Using UDP it is easy to generate IP fragmentation. (We'll see later that TCP tries to avoid fragmentation and that it is nearly impossible for an application to force TCP to send segments large enough to require fragmentation.) We can use our sock program and increase the size of the datagram until fragmentation occurs. On an Ethernet the maximum amount of data in a frame is 1500 bytes (Figure 2.1), which leaves 1472 bytes for our data, assuming 20 bytes for the IP header and 8 bytes for the UDP header. We'll run our sock program, with data sizes of 1471, 1472, 1473, and 1474 bytes. We expect the last two to cause fragmentation:

 bsdi %  sock -u -i -n1 -w1471 svr4 discard  bsdi %  sock -u -i -n1 -w1472 svr4 discard  bsdi %  sock -u -i -n1 -w1473 svr4 discard  bsdi %  sock -u -i -n1 -w1474 svr4 discard

Figure 11.7 shows the corresponding tcpdump output.

Figure 11.7. Watching fragmentation of UDP datagrams.

The first two UDP datagrams (lines 1 and 2) fit into Ethernet frames , and are not fragmented. But the length of the IP datagram corresponding to the write of 1473 bytes is 1501, which must be fragmented (lines 3 and 4). Similarly the datagram generated by the write of 1474 bytes is 1502, and is also fragmented (lines 5 and 6).

When the IP datagram is fragmented, tcpdump prints additional information. First, the output frag 26304 (lines 3 and 4) and frag 26313 (lines 5 and 6) specify the value of the identification field in the IP header.

The next number in the fragmentation information, the 1480 between the colon and the at sign in line 3, is the size, excluding the IP header. The first fragment of both datagrams contains 1480 bytes of data: 8 bytes for the UDP header and 1472 bytes of user data. (The 20-byte IP header makes the packet exactly 1500 bytes.) The second fragment of the first datagram (line 4) contains 1 byte of data ”the remaining byte of user data. The second fragment of the second datagram (line 6) contains the remaining 2 bytes of user data.

Fragmentation requires that the data portion of the generated fragments (that is, everything excluding the IP header) be a multiple of 8 bytes for all fragments other than the final one. In this example, 1480 is a multiple of 8.

The number following the at sign is the offset of the data in the fragment, from the start of the datagram. The first fragment of both datagrams starts at 0 (lines 3 and 5) and the second fragment of both datagrams starts at byte offset 1480 (lines 4 and 6). The plus sign following this offset that is printed for the first fragment of both datagrams means there are more fragments comprising this datagram. This plus sign corresponds to the "more fragments" bit in the 3-bit flags in the IP header. The purpose of this bit is to let the receiver know when it has completed the reassembly of all the fragments for a datagram.

Finally, notice that lines 4 and 6 (fragments other than the first) omit the protocol (UDP) and the source and destination ports. The protocol could be printed, since it's in the IP header that's copied into the fragments. The port numbers , however, are in the UDP header, which only occurs in the first fragment.

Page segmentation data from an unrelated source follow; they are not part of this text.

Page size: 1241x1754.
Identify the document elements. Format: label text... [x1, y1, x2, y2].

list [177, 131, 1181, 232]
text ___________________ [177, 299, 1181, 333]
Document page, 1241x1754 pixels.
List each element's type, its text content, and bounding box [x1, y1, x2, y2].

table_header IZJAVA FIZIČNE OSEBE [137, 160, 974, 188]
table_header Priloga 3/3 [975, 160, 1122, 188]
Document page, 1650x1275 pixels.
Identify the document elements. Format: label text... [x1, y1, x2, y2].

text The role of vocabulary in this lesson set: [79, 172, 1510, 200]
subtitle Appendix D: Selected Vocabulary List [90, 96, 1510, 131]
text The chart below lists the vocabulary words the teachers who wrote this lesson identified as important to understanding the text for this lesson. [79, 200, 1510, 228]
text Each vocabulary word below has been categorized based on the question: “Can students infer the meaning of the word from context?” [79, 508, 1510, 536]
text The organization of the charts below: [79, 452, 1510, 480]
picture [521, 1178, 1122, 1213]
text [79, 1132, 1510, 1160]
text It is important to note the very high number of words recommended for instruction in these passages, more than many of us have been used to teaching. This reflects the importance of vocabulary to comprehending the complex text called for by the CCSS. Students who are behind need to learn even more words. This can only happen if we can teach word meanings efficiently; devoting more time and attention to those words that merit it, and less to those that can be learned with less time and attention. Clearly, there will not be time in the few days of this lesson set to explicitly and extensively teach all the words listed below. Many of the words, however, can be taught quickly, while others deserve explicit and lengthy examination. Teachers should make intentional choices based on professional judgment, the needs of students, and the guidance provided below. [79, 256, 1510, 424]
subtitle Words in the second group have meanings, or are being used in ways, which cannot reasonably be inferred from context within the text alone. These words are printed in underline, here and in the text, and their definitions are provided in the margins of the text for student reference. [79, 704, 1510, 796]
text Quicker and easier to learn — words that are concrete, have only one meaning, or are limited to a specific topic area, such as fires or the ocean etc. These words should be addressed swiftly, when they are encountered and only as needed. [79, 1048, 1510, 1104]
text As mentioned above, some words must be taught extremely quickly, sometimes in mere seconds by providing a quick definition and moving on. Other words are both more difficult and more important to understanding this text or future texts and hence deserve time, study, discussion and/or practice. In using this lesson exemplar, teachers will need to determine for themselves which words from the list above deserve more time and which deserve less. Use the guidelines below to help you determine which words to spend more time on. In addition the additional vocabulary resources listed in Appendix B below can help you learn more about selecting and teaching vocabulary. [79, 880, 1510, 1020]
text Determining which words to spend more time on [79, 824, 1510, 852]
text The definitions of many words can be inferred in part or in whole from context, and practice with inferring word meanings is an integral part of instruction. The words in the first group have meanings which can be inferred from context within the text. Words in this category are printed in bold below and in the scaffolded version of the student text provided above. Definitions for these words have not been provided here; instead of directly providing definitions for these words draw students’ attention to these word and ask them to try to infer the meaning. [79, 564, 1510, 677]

Figure 11.8 shows what's happening with the third datagram that is sent (with 1473 bytes of user data). It reiterates that any transport layer header appears only in the first fragment.

Figure 11.8. Example of UDP fragmentation.

Also note the terminology: an IP datagram is the unit of end-to-end transmission at the IP layer (before fragmentation and after reassembly), and a packet is the unit of data passed between the IP layer and the link layer. A packet can be a complete IP datagram or a fragment of an IP datagram.